* [EXERCISES TO COMPLETE]
[A] Answer these questions from the Johan van Banchem text:
(i) To what office did Stadtholder William III appoint him?
(ii) On what date did the Hof van Holland sentence him to death?
(iii) To which court did he appeal that verdict?
[B] Carry on the Johan van Banchem article from its last sentence.
-- start TEXT --
= Johan van Banchem =

Johan van Banchem (1615 – before 4 October 1694) was one of the leaders of the lynching of Johan de Witt and Cornelis de Witt on 20 August 1672. He was rewarded for this crime with an appointment as baljuw of The Hague by Stadtholder William III. After a few years in this function he was arrested and convicted for gross abuse of his office. He was sentenced to death on 26 November 1680 by the Hof van Holland (the main court of law in the province of Holland), but appealed the verdict to the Hoge Raad van Holland en Zeeland (the supreme court of the Dutch Republic). He died in jail before this appeal was finished.
-- end TEXT --
-- start DATASET EXCERPTS --
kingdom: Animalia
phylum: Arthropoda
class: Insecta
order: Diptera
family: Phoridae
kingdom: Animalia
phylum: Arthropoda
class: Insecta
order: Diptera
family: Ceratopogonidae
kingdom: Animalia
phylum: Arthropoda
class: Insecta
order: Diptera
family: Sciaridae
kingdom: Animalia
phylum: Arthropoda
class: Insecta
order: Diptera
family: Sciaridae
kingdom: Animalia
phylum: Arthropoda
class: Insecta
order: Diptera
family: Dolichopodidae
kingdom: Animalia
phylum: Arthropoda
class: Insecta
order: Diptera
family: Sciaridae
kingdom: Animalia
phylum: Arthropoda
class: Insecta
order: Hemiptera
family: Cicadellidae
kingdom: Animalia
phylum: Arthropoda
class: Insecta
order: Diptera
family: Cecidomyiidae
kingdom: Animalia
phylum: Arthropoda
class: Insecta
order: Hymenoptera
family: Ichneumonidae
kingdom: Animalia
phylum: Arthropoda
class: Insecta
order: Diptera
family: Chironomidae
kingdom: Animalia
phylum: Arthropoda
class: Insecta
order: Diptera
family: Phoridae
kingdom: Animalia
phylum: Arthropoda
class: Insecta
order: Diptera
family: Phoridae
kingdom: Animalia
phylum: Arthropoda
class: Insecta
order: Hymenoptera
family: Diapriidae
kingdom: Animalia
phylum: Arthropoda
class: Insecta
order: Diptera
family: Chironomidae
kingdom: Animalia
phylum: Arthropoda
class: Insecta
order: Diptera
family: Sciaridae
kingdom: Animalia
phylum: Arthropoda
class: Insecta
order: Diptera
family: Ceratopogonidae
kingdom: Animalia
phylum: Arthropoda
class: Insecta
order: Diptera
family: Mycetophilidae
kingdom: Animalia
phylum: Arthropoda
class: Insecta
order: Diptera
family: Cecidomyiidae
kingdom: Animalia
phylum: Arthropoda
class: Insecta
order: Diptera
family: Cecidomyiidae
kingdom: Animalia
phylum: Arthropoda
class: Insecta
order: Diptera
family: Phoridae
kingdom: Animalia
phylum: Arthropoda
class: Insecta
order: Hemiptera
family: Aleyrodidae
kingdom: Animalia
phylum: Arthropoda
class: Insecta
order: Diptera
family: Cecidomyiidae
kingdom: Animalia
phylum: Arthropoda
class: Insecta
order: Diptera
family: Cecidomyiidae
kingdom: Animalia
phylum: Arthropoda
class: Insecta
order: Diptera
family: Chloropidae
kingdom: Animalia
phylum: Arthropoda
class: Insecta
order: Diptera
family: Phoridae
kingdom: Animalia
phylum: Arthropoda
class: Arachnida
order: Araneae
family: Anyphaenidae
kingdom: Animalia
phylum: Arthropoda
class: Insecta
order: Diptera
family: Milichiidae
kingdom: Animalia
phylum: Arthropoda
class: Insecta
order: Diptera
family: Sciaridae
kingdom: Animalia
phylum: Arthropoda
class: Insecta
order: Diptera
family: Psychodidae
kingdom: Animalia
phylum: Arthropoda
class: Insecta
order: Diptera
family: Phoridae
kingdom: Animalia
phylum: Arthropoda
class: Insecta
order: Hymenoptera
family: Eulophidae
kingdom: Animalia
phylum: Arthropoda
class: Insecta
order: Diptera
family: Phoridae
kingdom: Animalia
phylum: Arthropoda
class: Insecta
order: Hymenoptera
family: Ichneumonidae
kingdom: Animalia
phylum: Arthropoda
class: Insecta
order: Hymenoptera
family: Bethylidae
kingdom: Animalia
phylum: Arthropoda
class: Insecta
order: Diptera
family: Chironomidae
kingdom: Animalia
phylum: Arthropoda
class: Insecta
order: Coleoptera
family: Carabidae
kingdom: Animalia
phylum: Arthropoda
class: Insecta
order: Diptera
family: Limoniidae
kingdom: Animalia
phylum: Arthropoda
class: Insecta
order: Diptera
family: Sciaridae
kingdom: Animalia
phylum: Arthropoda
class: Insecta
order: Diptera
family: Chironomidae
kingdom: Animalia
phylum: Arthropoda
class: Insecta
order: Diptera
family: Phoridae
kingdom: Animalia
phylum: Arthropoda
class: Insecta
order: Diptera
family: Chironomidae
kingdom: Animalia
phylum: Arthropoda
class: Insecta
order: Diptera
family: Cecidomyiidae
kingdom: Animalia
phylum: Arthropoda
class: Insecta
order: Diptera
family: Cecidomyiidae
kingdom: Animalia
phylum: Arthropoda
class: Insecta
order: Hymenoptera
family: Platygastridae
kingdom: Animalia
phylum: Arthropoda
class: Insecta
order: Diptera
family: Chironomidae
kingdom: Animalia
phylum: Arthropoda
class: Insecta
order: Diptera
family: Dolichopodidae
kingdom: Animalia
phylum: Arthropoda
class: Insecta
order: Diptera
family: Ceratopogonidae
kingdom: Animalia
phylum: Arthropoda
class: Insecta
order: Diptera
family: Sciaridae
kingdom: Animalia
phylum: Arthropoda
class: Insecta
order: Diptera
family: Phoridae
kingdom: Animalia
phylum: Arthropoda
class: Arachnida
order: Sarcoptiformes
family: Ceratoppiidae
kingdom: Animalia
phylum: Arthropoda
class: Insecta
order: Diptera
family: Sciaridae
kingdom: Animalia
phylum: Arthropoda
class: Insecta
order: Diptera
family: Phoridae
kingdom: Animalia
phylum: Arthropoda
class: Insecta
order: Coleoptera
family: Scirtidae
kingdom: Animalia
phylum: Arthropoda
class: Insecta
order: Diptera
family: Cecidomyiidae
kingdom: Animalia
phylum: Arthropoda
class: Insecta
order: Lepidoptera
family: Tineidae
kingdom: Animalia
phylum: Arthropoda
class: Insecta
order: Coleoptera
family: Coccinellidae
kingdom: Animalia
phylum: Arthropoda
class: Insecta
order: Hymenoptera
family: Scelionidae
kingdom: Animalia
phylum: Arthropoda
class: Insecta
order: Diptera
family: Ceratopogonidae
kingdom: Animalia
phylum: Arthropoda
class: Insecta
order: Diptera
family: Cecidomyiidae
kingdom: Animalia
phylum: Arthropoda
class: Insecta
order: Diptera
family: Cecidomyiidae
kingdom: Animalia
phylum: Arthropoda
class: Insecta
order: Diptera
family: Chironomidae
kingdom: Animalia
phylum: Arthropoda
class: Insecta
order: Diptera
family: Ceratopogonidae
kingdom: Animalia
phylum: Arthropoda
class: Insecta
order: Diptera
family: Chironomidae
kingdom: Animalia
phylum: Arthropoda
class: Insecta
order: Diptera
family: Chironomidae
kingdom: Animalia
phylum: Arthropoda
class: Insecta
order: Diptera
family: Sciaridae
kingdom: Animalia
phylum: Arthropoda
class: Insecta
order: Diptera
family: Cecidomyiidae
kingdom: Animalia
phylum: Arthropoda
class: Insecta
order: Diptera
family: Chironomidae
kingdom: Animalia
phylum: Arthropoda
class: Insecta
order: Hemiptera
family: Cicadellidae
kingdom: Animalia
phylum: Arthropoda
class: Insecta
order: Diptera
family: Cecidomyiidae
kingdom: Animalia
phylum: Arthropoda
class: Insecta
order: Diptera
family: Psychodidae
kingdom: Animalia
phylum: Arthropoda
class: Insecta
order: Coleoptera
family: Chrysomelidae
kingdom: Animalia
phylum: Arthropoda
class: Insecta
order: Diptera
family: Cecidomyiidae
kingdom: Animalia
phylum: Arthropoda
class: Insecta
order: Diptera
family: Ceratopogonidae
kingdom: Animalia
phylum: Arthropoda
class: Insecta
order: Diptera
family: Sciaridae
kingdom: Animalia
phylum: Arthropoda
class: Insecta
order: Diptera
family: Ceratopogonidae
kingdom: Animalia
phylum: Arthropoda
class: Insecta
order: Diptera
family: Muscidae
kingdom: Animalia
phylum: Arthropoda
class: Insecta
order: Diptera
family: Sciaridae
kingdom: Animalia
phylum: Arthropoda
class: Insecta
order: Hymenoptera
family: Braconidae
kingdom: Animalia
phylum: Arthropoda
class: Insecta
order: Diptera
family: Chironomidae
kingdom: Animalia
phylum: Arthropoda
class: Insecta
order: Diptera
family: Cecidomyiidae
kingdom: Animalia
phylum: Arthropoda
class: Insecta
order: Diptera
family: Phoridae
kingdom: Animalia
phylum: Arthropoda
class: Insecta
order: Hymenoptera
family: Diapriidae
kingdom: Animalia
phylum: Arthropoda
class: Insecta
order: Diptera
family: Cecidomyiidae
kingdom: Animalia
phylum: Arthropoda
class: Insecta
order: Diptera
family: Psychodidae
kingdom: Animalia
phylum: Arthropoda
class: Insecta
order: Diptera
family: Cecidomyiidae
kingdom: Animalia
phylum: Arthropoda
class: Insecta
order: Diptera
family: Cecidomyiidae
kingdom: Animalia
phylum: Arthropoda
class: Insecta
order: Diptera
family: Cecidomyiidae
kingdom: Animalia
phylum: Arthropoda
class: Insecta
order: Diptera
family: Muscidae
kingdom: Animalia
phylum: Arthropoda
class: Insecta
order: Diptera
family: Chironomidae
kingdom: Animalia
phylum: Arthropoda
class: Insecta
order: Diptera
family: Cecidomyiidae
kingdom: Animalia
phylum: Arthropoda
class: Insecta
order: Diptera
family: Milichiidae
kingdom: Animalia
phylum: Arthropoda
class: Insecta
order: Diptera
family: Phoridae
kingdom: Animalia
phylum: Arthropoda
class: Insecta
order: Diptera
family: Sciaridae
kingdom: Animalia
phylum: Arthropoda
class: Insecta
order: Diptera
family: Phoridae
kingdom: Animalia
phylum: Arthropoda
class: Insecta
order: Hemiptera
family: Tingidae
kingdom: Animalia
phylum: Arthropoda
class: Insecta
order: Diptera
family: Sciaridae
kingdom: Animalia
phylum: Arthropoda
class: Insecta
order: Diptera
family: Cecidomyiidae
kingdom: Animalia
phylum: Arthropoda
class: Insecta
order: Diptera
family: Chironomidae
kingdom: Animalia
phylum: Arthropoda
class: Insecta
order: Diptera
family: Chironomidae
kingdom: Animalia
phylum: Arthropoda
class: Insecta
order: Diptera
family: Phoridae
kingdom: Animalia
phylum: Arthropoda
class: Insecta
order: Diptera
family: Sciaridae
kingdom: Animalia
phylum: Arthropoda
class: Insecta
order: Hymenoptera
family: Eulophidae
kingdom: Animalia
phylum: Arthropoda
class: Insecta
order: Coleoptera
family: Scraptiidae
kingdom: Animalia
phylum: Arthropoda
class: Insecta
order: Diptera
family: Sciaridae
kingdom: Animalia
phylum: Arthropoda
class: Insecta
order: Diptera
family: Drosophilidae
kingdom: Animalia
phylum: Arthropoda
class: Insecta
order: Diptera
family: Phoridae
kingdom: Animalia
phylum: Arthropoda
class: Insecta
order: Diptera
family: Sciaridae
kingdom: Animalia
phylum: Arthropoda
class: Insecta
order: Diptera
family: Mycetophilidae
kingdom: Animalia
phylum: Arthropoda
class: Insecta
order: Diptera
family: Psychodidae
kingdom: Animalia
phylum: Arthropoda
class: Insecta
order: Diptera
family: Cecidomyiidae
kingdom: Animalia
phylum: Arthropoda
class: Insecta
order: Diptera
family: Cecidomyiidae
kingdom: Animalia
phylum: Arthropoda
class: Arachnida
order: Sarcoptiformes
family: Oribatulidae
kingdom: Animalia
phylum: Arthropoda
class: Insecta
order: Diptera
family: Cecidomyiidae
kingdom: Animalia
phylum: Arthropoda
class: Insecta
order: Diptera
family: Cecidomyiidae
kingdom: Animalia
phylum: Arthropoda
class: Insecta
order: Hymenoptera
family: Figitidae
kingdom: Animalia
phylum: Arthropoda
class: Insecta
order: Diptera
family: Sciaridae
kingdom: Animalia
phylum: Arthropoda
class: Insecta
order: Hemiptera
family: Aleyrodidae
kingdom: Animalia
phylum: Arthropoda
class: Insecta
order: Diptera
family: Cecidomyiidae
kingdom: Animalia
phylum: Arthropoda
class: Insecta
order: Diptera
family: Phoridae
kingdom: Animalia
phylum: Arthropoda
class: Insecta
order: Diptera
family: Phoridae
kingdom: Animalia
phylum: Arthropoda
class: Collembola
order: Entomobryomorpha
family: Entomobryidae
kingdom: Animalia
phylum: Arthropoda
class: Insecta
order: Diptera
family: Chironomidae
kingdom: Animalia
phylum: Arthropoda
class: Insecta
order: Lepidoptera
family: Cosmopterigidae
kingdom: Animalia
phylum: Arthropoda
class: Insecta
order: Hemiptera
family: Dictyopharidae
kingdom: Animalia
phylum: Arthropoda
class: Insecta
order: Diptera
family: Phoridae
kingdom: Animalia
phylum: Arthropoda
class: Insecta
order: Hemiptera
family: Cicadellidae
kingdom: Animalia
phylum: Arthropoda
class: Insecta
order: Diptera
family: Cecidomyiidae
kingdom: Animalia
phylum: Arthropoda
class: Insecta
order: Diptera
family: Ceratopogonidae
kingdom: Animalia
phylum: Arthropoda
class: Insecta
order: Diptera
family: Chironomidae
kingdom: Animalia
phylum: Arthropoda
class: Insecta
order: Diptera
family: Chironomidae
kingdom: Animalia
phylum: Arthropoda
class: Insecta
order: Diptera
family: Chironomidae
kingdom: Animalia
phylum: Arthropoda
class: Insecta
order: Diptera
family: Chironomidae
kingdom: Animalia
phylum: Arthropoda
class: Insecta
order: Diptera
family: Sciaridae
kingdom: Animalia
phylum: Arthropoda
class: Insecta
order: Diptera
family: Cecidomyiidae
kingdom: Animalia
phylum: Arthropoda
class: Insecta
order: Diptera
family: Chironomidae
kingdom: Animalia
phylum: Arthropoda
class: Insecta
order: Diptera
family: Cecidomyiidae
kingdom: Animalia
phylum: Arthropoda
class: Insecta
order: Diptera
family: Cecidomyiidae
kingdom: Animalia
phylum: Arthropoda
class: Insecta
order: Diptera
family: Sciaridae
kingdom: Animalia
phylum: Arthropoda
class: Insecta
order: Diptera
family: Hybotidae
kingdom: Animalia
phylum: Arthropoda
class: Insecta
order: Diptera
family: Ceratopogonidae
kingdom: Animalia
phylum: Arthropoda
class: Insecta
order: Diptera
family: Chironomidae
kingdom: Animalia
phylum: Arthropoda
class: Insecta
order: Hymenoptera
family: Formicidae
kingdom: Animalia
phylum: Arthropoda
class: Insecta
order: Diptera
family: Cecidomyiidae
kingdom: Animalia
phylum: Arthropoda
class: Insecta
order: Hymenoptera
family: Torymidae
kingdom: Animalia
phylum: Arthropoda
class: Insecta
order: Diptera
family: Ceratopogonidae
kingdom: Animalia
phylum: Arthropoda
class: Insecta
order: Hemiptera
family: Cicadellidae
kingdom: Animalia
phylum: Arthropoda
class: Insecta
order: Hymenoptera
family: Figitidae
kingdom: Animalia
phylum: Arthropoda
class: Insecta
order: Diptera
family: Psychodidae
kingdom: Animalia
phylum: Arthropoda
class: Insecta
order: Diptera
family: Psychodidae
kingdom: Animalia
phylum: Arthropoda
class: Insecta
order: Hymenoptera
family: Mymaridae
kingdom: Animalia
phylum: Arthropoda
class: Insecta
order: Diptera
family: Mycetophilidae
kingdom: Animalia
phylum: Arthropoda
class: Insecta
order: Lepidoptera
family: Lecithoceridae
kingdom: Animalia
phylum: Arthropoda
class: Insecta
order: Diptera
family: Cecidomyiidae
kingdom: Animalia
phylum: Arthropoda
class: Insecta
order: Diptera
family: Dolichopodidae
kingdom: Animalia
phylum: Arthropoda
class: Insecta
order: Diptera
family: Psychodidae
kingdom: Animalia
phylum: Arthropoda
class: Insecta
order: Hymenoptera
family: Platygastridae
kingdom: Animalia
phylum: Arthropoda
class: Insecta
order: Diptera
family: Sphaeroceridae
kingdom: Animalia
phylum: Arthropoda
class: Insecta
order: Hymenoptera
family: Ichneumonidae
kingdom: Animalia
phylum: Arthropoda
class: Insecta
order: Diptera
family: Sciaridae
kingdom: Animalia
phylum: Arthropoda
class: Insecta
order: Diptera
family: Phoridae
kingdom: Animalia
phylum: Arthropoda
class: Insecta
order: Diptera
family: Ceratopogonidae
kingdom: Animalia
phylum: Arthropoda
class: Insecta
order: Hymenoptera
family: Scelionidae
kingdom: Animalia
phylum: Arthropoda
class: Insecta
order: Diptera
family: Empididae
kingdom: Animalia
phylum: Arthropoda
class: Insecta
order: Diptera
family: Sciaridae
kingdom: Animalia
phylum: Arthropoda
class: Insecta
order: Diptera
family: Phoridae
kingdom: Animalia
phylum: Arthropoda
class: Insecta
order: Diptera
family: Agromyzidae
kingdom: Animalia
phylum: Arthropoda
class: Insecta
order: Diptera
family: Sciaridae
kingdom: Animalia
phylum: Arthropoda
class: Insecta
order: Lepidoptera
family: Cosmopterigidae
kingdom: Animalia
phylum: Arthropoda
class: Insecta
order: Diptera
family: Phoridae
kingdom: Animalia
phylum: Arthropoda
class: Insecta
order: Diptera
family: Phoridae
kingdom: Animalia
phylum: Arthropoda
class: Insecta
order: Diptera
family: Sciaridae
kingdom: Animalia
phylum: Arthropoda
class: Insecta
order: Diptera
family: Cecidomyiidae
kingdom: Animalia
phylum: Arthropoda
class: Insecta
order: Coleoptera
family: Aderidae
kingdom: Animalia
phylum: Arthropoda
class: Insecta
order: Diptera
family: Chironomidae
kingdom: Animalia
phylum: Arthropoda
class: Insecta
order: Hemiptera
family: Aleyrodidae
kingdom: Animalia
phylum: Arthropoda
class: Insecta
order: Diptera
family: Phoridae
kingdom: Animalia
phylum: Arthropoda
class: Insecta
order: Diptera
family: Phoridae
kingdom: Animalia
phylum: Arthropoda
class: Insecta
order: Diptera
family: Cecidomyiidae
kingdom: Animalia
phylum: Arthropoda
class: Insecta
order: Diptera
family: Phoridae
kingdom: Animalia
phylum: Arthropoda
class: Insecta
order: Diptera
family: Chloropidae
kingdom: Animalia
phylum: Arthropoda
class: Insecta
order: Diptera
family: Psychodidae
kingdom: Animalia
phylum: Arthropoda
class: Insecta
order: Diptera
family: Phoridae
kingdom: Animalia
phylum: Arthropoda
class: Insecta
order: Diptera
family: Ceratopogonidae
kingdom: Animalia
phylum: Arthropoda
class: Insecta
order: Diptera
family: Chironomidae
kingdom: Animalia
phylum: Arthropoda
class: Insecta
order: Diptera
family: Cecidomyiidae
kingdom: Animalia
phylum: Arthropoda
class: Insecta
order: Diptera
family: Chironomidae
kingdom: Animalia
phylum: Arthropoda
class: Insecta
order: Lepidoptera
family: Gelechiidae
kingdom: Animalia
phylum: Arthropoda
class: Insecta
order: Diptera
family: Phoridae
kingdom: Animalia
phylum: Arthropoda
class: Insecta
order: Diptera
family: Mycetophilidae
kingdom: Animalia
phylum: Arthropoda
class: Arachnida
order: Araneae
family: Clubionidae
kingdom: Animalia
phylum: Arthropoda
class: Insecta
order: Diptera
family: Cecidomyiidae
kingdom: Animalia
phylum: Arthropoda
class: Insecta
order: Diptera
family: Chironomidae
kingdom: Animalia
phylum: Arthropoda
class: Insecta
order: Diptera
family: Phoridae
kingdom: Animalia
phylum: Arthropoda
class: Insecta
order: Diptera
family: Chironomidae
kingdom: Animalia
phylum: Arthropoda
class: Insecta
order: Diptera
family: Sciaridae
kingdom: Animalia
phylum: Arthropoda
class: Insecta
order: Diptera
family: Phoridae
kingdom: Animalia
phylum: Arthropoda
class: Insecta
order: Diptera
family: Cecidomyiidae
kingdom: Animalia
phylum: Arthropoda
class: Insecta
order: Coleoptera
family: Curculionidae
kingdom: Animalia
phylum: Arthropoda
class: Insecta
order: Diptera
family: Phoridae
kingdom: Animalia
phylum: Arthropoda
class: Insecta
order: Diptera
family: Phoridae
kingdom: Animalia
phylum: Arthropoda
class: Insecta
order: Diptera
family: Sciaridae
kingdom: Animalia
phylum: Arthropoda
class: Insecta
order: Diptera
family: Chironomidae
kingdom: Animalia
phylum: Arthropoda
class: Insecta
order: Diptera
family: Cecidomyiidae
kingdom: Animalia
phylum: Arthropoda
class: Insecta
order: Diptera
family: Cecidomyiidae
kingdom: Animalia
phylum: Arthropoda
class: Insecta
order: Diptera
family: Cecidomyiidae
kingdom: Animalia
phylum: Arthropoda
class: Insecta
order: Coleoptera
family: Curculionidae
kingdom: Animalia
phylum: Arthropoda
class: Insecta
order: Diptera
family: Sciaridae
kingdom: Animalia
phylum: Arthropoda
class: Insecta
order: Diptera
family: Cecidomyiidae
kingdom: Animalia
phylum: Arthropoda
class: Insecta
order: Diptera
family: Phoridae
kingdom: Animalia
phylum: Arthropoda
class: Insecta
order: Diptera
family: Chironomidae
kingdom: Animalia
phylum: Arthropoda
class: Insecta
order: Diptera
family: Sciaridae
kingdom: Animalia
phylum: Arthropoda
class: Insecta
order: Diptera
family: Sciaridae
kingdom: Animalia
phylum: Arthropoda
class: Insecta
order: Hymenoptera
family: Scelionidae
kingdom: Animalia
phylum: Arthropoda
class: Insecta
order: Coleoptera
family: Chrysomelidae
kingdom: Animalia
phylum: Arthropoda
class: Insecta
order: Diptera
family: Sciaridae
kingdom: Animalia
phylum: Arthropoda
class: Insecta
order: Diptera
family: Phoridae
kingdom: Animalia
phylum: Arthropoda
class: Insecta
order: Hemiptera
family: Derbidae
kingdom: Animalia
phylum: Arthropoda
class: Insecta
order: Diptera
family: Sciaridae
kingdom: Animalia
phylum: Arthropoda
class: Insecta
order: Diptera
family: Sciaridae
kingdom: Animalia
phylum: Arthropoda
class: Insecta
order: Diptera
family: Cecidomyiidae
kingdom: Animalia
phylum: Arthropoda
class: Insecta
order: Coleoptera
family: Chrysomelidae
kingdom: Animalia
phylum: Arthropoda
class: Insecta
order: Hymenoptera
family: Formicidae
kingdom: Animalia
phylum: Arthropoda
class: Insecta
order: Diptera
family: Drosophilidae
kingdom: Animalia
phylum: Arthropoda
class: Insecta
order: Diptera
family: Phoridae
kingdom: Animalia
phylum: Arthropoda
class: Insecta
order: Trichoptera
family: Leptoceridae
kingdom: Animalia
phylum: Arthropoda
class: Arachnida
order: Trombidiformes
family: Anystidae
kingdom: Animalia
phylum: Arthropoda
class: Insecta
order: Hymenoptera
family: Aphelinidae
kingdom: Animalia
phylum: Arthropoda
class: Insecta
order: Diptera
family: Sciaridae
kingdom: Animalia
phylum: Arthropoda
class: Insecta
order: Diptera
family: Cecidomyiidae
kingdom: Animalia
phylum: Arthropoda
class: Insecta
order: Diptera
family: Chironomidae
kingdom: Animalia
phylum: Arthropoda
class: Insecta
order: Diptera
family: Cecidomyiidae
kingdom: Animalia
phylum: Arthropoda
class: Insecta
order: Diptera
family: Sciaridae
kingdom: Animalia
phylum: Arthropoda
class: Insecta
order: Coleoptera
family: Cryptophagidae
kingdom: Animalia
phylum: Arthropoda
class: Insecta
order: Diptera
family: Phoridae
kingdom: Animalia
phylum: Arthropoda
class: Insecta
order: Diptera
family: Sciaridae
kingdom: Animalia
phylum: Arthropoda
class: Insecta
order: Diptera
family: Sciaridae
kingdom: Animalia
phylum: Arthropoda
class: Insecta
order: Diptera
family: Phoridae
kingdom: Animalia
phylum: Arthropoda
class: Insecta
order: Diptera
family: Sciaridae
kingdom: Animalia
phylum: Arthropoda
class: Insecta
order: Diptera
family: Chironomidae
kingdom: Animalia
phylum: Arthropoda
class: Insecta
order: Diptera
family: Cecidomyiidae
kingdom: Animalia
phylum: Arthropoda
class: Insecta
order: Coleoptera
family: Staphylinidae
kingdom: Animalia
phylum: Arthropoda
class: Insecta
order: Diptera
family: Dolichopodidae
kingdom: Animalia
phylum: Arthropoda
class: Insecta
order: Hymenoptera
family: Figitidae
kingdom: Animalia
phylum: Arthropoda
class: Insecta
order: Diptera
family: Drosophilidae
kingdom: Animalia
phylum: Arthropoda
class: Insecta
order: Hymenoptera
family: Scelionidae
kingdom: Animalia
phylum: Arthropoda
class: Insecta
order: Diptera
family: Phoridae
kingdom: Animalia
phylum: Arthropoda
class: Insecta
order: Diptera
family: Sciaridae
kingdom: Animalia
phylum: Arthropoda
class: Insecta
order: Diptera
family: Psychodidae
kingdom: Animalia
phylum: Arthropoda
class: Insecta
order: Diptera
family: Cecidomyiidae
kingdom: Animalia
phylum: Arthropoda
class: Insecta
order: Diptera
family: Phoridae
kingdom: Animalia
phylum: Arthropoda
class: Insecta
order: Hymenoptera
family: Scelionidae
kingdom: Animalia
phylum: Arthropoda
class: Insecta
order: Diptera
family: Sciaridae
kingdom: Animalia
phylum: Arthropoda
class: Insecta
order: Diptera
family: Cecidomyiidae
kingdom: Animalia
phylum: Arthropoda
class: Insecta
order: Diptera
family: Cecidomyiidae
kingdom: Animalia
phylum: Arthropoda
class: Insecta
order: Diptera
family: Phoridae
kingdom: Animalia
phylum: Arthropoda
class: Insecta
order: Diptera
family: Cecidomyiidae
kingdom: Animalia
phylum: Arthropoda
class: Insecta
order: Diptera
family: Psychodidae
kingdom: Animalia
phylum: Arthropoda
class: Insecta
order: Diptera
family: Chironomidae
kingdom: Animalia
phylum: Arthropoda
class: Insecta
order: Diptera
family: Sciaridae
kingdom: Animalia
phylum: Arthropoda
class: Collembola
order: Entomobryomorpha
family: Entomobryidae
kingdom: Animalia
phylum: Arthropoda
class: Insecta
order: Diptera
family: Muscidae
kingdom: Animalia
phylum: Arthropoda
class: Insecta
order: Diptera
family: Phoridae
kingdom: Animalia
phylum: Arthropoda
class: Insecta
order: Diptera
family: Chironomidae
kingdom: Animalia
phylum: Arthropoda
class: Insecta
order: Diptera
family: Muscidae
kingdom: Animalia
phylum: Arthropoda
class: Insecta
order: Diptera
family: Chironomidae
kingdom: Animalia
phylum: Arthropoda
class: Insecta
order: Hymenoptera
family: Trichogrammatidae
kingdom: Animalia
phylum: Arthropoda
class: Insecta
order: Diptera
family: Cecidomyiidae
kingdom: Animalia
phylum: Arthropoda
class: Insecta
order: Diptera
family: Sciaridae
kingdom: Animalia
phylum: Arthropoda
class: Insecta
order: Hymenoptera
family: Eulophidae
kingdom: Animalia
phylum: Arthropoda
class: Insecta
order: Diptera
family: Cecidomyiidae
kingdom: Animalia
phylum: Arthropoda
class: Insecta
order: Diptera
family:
-- end DATASET EXCERPTS --
* [OUTPUTS IN ORDER]
[A]
(i) Baljuw of The Hague.
(ii) 26 November 1680.
(iii) The Hoge Raad van Holland en Zeeland, the supreme court of the Dutch Republic.

[B]
==Biography==
Van Banchem (alternately spelled Bancken) was born in The Hague, the son of Jan Gerritsz. van Banchem, a bailiff of the Hoge Raad van Holland en Zeeland (a namesake was the fourth president of this court, but in view of the father's patronym probably not the grandfather of Johan). He married Anna Deijm in 1649 and had several children from this marriage. He practiced law before the Hof van Holland (the main court of the province, the Hoge Raad being the federal supreme court) before he was co-opted into the Hague vroedschap in 1655. In 1672 he was elected a schepen of The Hague. He was known as an ardent Orangist and an enemy of the Grand Pensionary Johan de Witt.

===Murder of the De Witt brothers===
The year 1672 is also known as the Year of Disaster in Dutch history, because through a concerted attack France, England, Münster and Cologne had conquered a large part of the Republic and brought about the end of the First Stadtholderless Period. William III had been appointed Stadtholder of Holland and Zeeland in early July, and Johan de Witt had resigned his office of Grand Pensionary on August 4, after having been severely wounded in an assassination attempt. He and his brother Cornelis were held responsible for the dire straits of the Republic by the common people, who also resented his policy of trying to prevent the elevation of William to the stadtholderate.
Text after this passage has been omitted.